------ Document extract ------

Search code examples
sqlhivetimestamphiveqlunix-timestamp

HIVE converting unix timestamp for calculation


I'm trying to perform subtraction among timestamps and would like to convert the timestamps in forms that can be converted to minutes.

I used regexp_replace to convert timestamp in such form:

2020-06-20T17:25:59:378Z

The following code will convert it to seconds

unix_timestamp(regexp_replace(value,'(.*?)T(.*?):([^:]*?)Z$','$1 $2\\.$3'))  

I have other two timestamps that I wish to convert to seconds, such as:

2020-03-19 15:45:33
03-19-2020 11:07:25:103

How should I convert these two timestamp to seconds by using regexp_replace() or any other functions?

Thank you!


Solution

  • First of all, unix_timestamp returns seconds passed from unix epoch. It does ignore milliseconds. This is why if you want epoch time in seconds, you can extract only 'yyyy-MM-dd HH:mm:ss'.

    Second, If you have all these different formats in single dataset and you want to convert them all, you can use case statement to check pattern and convert accordingly:

    with your_data as ( --This is your data example
    select stack(3,
                 '2020-06-20T17:25:59:378Z',
                 '2020-03-19 15:45:33',
                 '03-19-2020 11:07:25:103'
                ) as str
    )
    
    select case when str rlike '^(\\d{4}-\\d{2}-\\d{2})[T ](\\d{2}:\\d{2}:\\d{2})' --matches first two strings
                 then unix_timestamp(regexp_replace(str,'^(\\d{4}-\\d{2}-\\d{2})[T ](\\d{2}:\\d{2}:\\d{2})','$1 $2'))

------ Data records ------

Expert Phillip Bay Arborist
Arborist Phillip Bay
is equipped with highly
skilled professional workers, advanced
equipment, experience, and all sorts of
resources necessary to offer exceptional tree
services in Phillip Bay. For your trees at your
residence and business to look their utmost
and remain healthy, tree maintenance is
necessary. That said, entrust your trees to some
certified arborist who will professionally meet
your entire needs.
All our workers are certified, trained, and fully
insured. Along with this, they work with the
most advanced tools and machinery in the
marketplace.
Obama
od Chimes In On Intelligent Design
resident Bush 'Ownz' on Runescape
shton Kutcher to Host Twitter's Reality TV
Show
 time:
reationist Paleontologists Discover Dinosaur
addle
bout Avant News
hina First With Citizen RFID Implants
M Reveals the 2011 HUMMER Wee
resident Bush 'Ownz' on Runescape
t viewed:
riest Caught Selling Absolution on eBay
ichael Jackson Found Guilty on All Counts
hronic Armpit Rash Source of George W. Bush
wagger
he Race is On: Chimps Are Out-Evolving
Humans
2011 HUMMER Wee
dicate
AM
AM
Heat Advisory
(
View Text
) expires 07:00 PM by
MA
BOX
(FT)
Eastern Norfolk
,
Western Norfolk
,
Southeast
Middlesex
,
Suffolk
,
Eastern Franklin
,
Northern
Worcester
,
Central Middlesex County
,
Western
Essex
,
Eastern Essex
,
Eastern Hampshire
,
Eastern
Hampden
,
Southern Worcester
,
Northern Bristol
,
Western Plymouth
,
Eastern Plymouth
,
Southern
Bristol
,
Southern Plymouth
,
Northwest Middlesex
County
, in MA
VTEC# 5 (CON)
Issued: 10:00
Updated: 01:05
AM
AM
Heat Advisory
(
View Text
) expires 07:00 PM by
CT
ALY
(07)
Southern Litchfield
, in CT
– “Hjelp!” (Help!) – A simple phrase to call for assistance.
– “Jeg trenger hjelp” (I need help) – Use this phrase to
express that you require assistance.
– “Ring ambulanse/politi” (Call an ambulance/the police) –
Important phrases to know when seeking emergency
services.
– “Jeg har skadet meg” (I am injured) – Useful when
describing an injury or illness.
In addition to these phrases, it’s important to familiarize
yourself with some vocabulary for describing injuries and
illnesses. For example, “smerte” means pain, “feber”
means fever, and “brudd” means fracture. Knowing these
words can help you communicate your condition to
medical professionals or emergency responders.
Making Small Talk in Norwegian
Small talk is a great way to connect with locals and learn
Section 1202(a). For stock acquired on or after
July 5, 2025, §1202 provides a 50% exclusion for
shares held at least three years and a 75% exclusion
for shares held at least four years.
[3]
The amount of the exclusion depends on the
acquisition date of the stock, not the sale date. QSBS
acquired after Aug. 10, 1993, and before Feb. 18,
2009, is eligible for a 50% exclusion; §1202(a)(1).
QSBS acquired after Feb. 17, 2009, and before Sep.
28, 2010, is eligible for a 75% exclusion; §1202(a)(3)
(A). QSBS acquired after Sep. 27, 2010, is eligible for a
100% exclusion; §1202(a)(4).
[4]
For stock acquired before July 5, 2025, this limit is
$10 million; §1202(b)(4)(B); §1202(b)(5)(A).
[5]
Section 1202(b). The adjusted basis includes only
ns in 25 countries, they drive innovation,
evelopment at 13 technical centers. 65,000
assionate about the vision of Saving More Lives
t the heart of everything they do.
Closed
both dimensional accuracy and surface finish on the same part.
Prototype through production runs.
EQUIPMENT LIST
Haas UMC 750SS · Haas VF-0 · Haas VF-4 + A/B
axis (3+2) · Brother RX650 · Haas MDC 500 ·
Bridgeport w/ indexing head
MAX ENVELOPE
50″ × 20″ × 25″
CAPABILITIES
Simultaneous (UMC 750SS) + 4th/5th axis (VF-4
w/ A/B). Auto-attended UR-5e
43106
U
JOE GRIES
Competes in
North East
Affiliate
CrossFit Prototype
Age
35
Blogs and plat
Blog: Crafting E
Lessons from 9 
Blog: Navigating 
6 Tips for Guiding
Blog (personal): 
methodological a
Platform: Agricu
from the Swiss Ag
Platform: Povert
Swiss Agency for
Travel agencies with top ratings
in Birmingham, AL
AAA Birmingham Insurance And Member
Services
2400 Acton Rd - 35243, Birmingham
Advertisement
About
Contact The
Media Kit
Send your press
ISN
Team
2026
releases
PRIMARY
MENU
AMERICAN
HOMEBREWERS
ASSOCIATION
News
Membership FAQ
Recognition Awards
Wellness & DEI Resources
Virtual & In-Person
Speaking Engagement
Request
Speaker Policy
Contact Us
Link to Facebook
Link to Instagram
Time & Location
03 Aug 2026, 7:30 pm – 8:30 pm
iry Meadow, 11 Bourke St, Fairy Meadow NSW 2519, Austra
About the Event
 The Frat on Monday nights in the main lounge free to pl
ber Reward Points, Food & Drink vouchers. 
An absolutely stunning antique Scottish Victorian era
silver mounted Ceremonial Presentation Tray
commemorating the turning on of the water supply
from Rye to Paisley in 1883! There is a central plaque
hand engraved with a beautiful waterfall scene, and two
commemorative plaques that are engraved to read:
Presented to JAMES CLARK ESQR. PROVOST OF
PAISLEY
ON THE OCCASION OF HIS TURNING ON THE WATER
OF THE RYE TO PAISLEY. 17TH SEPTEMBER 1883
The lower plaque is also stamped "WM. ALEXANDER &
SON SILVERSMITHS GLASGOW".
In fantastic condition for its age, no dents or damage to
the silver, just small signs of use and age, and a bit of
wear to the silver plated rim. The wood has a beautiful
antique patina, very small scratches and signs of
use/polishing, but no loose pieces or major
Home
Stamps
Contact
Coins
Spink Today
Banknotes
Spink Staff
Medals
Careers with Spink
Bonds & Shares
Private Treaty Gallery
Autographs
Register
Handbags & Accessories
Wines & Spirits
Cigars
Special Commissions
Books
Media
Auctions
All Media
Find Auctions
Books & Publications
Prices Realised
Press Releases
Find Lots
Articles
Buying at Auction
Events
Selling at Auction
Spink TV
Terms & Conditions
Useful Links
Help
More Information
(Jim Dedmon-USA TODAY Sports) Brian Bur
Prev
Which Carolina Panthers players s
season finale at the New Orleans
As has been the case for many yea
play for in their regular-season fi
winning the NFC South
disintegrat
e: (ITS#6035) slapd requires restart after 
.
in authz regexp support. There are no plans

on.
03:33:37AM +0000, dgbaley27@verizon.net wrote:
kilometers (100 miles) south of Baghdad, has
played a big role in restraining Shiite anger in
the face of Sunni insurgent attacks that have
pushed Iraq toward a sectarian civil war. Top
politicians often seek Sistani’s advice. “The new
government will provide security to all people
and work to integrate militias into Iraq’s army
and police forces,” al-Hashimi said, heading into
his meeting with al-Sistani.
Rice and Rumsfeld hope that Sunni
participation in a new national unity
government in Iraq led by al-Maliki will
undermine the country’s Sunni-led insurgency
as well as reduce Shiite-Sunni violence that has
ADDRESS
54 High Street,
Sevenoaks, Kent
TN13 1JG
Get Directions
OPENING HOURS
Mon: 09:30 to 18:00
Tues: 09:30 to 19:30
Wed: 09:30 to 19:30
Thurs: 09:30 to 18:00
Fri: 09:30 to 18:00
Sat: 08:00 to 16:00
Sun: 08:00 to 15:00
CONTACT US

------

§ Required tasks
[a] In the Hive timestamp thread, what does the solution say unix_timestamp ignores?
[b] Reproduce the records from their first line up to and including the line with "necessary. That said, entrust", replacing "trees" with "plants" and leaving everything else unchanged. Give only those lines.

§ Expected results
[a] It ignores milliseconds.

[b]
Expert Phillip Bay Arborist
Arborist Phillip Bay
is equipped with highly
skilled professional workers, advanced
equipment, experience, and all sorts of
resources necessary to offer exceptional tree
services in Phillip Bay. For your plants at your
residence and business to look their utmost
and remain healthy, tree maintenance is
necessary. That said, entrust your plants to some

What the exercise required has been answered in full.